Although wide-format representation is convenient for computing statistics with some R functions and MS Excel (or other spreadsheet-based software), it presents disadvantages for many functions in R. For example, plotting and modeling functions in R require the data in long-format representation.

In long-format representation, variable types are included in a column and their values in other.

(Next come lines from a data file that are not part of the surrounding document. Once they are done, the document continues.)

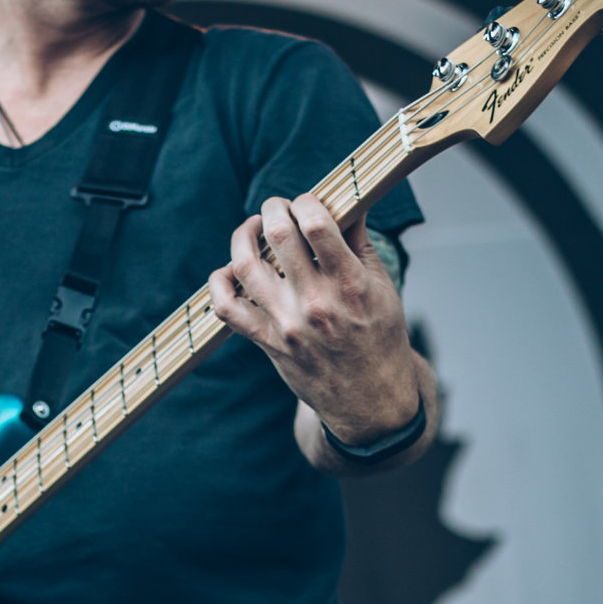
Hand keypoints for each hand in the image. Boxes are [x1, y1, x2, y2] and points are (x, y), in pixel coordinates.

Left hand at [207, 194, 420, 443]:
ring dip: (242, 237)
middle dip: (273, 209)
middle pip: (277, 235)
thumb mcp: (383, 289)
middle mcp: (315, 303)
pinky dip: (219, 283)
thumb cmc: (380, 340)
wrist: (370, 402)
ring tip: (253, 229)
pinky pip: (226, 308)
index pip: (317, 225)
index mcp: (350, 285)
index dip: (306, 201)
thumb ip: (360, 244)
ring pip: (244, 265)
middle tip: (277, 208)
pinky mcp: (268, 342)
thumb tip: (348, 202)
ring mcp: (287, 324)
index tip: (306, 202)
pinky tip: (230, 270)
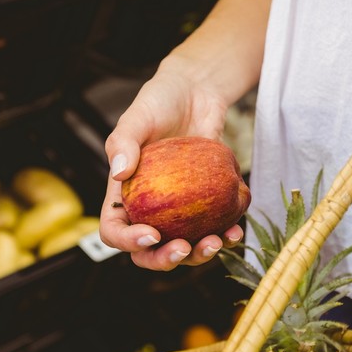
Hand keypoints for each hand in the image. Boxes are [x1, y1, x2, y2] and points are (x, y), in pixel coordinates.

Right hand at [99, 59, 242, 270]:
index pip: (114, 230)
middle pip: (148, 252)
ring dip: (199, 255)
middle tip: (184, 248)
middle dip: (165, 259)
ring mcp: (177, 211)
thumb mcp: (137, 116)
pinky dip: (225, 237)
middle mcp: (148, 209)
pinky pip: (212, 230)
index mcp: (122, 195)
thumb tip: (118, 173)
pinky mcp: (205, 205)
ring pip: (182, 248)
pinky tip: (236, 231)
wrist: (197, 92)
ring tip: (217, 242)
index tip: (151, 234)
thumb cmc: (160, 101)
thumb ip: (124, 142)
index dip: (128, 242)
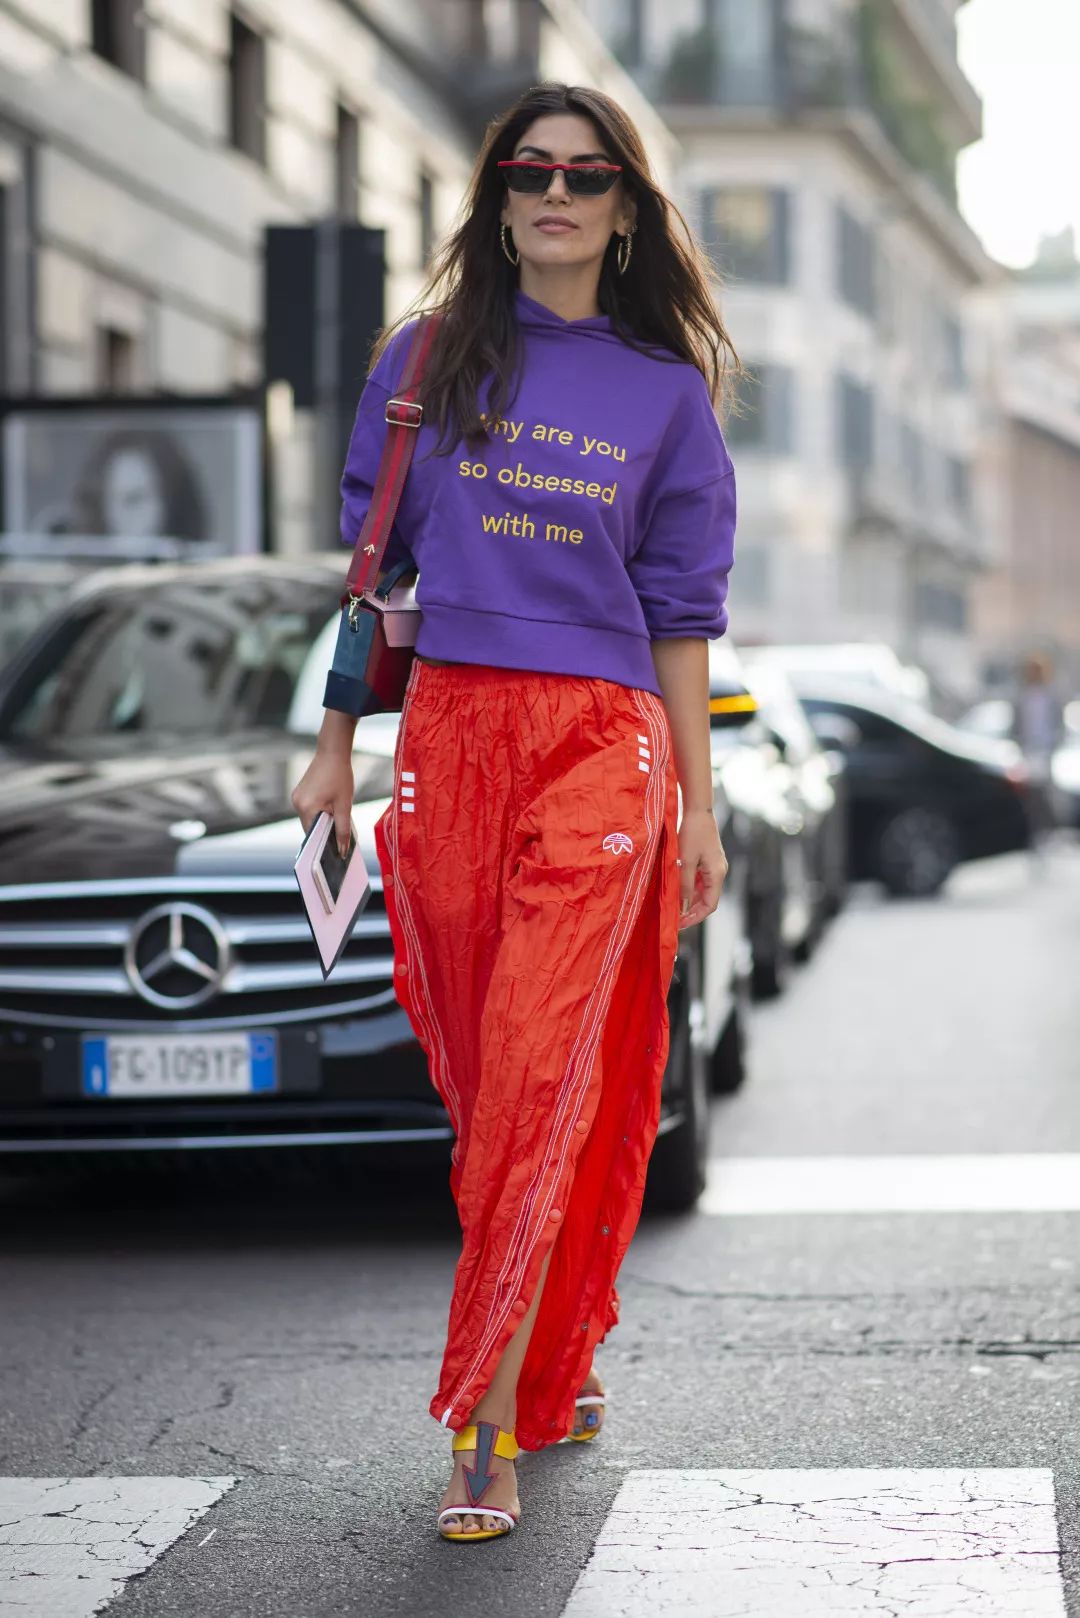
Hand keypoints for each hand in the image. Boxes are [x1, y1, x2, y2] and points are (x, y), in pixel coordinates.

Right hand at [291, 745, 355, 857]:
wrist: (332, 752)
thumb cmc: (340, 776)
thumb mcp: (345, 805)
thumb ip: (343, 829)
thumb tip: (343, 850)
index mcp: (306, 808)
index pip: (313, 835)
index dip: (324, 844)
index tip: (335, 852)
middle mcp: (297, 804)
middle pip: (311, 827)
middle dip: (325, 832)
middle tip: (341, 836)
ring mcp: (296, 798)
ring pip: (310, 818)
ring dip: (323, 821)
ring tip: (338, 816)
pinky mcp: (299, 793)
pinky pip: (309, 809)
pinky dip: (319, 812)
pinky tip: (331, 806)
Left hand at [677, 807, 727, 929]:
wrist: (698, 811)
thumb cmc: (692, 833)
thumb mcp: (685, 861)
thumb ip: (685, 885)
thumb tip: (683, 907)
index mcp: (717, 874)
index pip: (710, 905)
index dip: (695, 917)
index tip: (680, 924)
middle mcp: (719, 872)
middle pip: (708, 900)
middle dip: (692, 911)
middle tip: (675, 919)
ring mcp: (715, 866)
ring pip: (703, 891)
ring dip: (690, 900)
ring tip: (674, 907)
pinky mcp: (709, 861)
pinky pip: (700, 880)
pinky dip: (690, 888)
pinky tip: (678, 891)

So, the same information presented in Table 7.1 can be represented in a long-format representation as shown in Table 7.2.

Table 7.2: The same data in long-format representation.
subjID label type value
subj1 con1 dur 0.07000
subj1 voc1 dur 0.07616
subj3 con2 dur 0.03043
subj3 voc2 dur 0.10579
subj1 con1 f0 149.7770
subj1 voc1 f0 144.9380
subj3 con2 f0 123.7970
subj3 voc2 f0 98.41360
subj1 con1 F1 515.864
subj1 voc1 F1 591.371
subj3 con2 F1 201.437
subj3 voc2 F1 384.419
subj1 con1 F2 1584.73
subj1 voc1 F2 1574.50
subj3 con2 F2 1658.92
subj3 voc2 F2 1784.46
  • The function melt(data) from the data.table library can be used to convert between wide- and long-format.
  • Alternatively, there are some programs such as VoiceSauce that export data in long-format.
  • The degree of ‘wideness’ depends on your needs.

References

Boersma, Paul, and David Weenink. 2018. “Praat: doing phonetics by computer.”